Rehearsal for Hindu Rashtra
Over forty incidents, of arson, assault,
loot, demolition (remember the ‘kar sevaks’ in Ayodhya?) and forcible evictions
have taken place in the past six months in Gujarat, the land of Gandhi’s birth.
The targets: the state’s Christians and Muslims.
The assailants: Vishwa Hindu Parishad (VHP) and Bajrang Dal squads. Provocative pamphlets and fiery speeches at ‘dharam sabhas’, spreading falsehoods and inflam- ing passions against the minority communities, have been the weapons deployed by them in selected villages, towns and cities, before the unleashing of violence. Each episode has also been preceded, and followed, by threats to the local administration and the police, warning them against offering any protection to the victims. The VHP’s storm troopers barred media persons’ entry into a village from where all Muslim families were summarily chased away in June, while the police acted as silent spectators at best, accomplices at worst. Regrettably, much of the mainline Gujarati press has assisted in the game–plan by publishing fictitious or twisted reports. This has only helped increase polarisation of local communities that have lived in close proximity for generations.

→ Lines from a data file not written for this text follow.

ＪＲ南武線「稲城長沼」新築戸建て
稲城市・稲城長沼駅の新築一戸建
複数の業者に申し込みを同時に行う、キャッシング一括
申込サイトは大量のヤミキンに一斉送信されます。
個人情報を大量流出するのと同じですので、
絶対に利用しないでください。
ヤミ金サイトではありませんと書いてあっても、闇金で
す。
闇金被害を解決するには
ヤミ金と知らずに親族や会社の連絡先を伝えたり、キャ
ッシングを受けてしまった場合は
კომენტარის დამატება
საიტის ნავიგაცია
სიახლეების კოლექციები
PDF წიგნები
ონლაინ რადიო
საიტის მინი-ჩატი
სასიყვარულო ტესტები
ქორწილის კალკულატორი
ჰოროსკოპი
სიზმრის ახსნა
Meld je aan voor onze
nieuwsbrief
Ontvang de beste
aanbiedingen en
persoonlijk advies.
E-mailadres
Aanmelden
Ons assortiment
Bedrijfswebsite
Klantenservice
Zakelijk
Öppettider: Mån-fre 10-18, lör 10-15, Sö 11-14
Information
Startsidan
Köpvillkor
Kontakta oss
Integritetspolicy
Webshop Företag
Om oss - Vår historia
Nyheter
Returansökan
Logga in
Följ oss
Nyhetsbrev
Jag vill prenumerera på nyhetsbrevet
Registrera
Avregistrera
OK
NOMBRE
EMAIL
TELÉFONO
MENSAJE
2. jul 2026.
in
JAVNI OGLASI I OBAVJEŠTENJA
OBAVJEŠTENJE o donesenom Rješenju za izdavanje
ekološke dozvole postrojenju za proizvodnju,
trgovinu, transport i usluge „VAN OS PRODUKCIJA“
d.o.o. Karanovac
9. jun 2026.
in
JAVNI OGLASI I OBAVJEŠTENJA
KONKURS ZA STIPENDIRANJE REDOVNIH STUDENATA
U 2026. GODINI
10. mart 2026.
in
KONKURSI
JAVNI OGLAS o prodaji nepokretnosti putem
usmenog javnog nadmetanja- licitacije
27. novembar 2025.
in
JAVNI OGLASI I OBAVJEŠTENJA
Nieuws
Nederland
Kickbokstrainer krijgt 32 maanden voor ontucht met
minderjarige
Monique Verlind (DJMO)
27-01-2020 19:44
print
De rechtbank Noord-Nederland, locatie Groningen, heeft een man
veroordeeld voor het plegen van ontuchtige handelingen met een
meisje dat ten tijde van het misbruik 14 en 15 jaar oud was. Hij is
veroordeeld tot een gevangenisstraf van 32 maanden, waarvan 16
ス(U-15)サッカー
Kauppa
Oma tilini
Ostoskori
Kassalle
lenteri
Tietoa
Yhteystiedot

The bogey of conversions by Christians and abductions of Hindu women by Muslim men, has been raked up by the saffron brigade in Gujarat in a pre–meditated fashion to whip up passion and resentment, particularly in the rural areas of the state. The fact that in no case has the charge of forcible conversion been proven or that of kidnapping or abduction established, has not deterred the BJP government in the state from setting up a special police cell to monitor every case of inter–religious marriage. That such a cell is a gross violation of basic rights of citizens is obviously of no concern to the champions of Hindutva.
As a social activist from Gujarat put it, "lived fascism is a grim reality in Gujarat today." Reason enough for this to feature as cover story this month. More so, because, barring stray exceptions, the national media — print and electronic — has paid little attention to the Hindu Rashtra in–the–making. The issue has hardly figured in Parliamentary debates, neither Prime Minister Atal Behari Vajpayee nor home minister, L.K. Advani (who, incidentally seeks election from the Gandhinagar parliamentary seat) has thought it fit to speak out against the unrelenting outrage in a state where there party is in power. Those who are putting up a brave resistance in Gujarat today experience a chilling isolation from the rest of the country.

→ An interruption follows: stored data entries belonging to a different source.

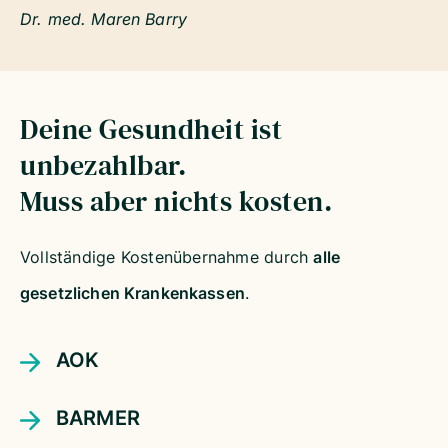
Dr. med. Maren Barry
Deine Gesundheit ist
unbezahlbar.
Muss aber nichts kosten.
Vollständige Kostenübernahme durch
alle
gesetzlichen Krankenkassen
.
AOK
BARMER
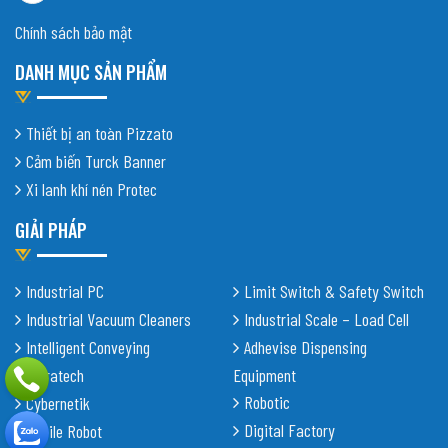
Chính sách bảo mật
DANH MỤC SẢN PHẨM
Thiết bị an toàn Pizzato
Cảm biến Turck Banner
Xi lanh khí nén Protec
GIẢI PHÁP
Industrial PC
Limit Switch & Safety Switch
Industrial Vacuum Cleaners
Industrial Scale – Load Cell
Intelligent Conveying
Adhevise Dispensing
Shiratech
Equipment
Robotic
Cybernetik
Digital Factory
Mobile Robot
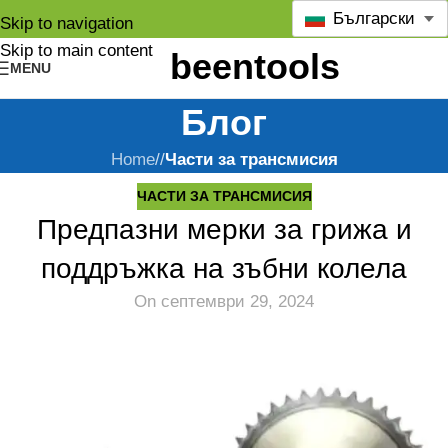
Български
Skip to navigation
Skip to main content
MENU
Блог
Home
/
Части за трансмисия
ЧАСТИ ЗА ТРАНСМИСИЯ
Предпазни мерки за грижа и
поддръжка на зъбни колела
On септември 29, 2024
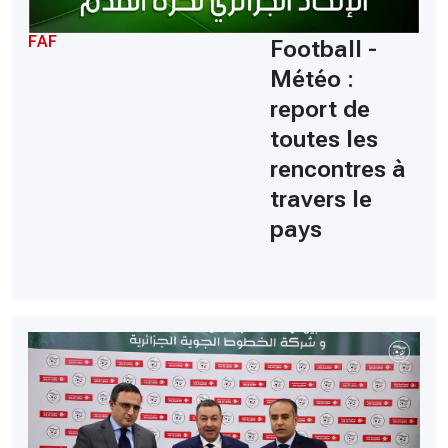
FAF
Football -
Météo :
report de
toutes les
rencontres à
travers le
pays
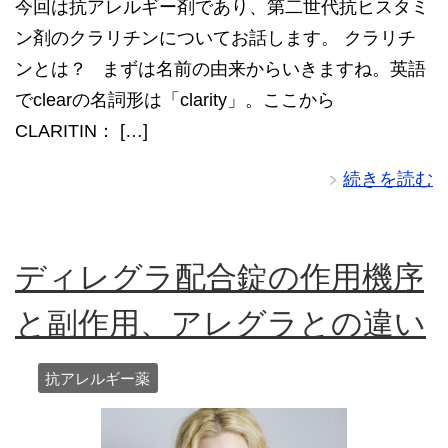
今回は抗アレルギー剤であり、第二世代抗ヒスタミ
ン剤のクラリチンについてお話します。 クラリチ
ンとは？ まずは名前の由来からいきますね。英語
でclearの名詞形は「clarity」。ここから
CLARITIN： […]
続きを読む
ディレグラ配合錠の作用機序
と副作用、アレグラとの違い
抗アレルギー薬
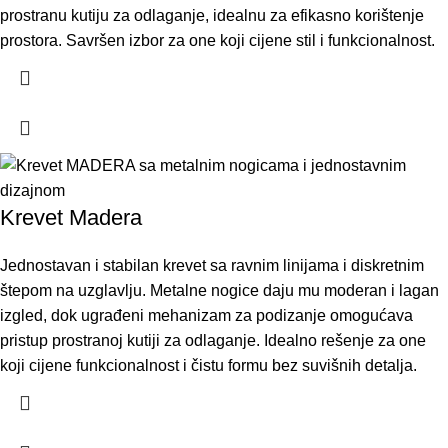
prostranu kutiju za odlaganje, idealnu za efikasno korištenje
prostora. Savršen izbor za one koji cijene stil i funkcionalnost.
Krevet Madera
Jednostavan i stabilan krevet sa ravnim linijama i diskretnim
štepom na uzglavlju. Metalne nogice daju mu moderan i lagan
izgled, dok ugrađeni mehanizam za podizanje omogućava
pristup prostranoj kutiji za odlaganje. Idealno rešenje za one
koji cijene funkcionalnost i čistu formu bez suvišnih detalja.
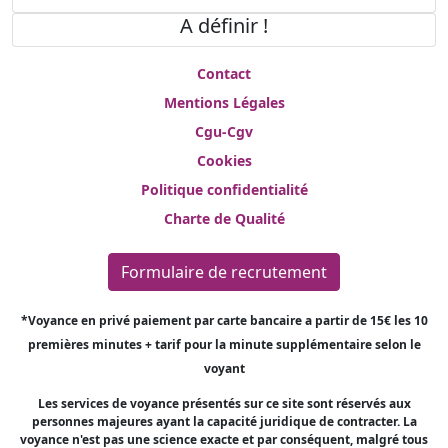
A définir !
Contact
Mentions Légales
Cgu-Cgv
Cookies
Politique confidentialité
Charte de Qualité
Formulaire de recrutement
*Voyance en privé paiement par carte bancaire a partir de 15€ les 10
premières minutes + tarif pour la minute supplémentaire selon le
voyant
Les services de voyance présentés sur ce site sont réservés aux
personnes majeures ayant la capacité juridique de contracter. La
voyance n'est pas une science exacte et par conséquent, malgré tous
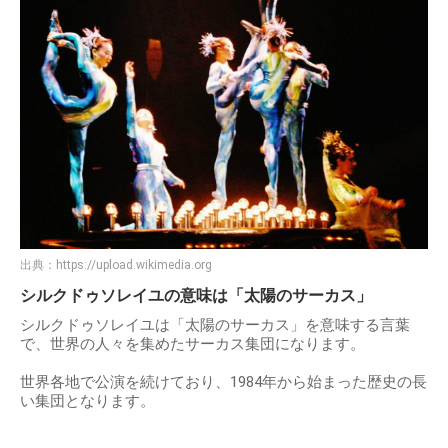
出典：
https://upload.wikimedia.org
シルクドゥソレイユの意味は「太陽のサーカス」
シルクドゥソレイユは「太陽のサーカス」を意味する言葉
で、世界の人々を集めたサーカス集団になります。
世界各地で公演を続けており、1984年から始まった歴史の長
い集団となります。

The other horror story is from Uttar Pradesh where, too, the BJP rules. With chief minister Kalyan Singh publicly encouraging a policy of liquidation through ‘encounters’, the police have reportedly murdered over 200 innocent persons, among whom Dalit and Muslim labourers figure prominently. Meanwhile, the state’s education minister and a former RSS man, N.K. Gaur, has been busy formalising the association of the Rashtriya Swayamsevak Sangh (RSS) — its exclusivist, fascist ideology et al — with state–run schools in the state. UP, therefore, is the subject for the special report in this issue.
The numbing story of the gang–rape of four nuns in Madhya Pradesh on September 23, and its justification by a prominent VHP leader as a ‘patriotic act’, provides a chilling climax to what has emerged as a clear pattern over the past six months. This is something to which we have been drawing the readers’ attention: Muslims have, for the moment, been tacticly put on Hindutva’s back–burner while the full heat has been turned on for Christians.
The concerted attacks on the country’s minorities have been possible thanks to the failure of the custodians of law to fulfil their primary obligation of protecting the life and property of all citizens, irrespective of community, caste or gender. The murderers and assailants have functioned with utter impunity before the guardians of the law, either browbeating the administration into inaction or engineering complicity from within its ranks. This bodes ill for the health of Indian democracy. Under the circumstances, director general of police, Gujarat, C.P. Singh’s public indictment of the VHP and Bajrang Dal in an exclusive interview with Communalism Combat is very welcome. It is to be hoped that tough action will follow strong words and the guilty will be punished, promptly.
Beyond our borders, in Bangladesh, religious fanaticism has taken the form of a fresh threat to the life of feminist writer, Taslima Nasreen, who secretly returned to the native land to be with her seriously ailing mother. This only underlines CC’s basic doctrine that intolerance — whatever form it assumes and whichever religious tradition’s shelter it seeks – remains a serious threat to pluralism, dissent and democracy.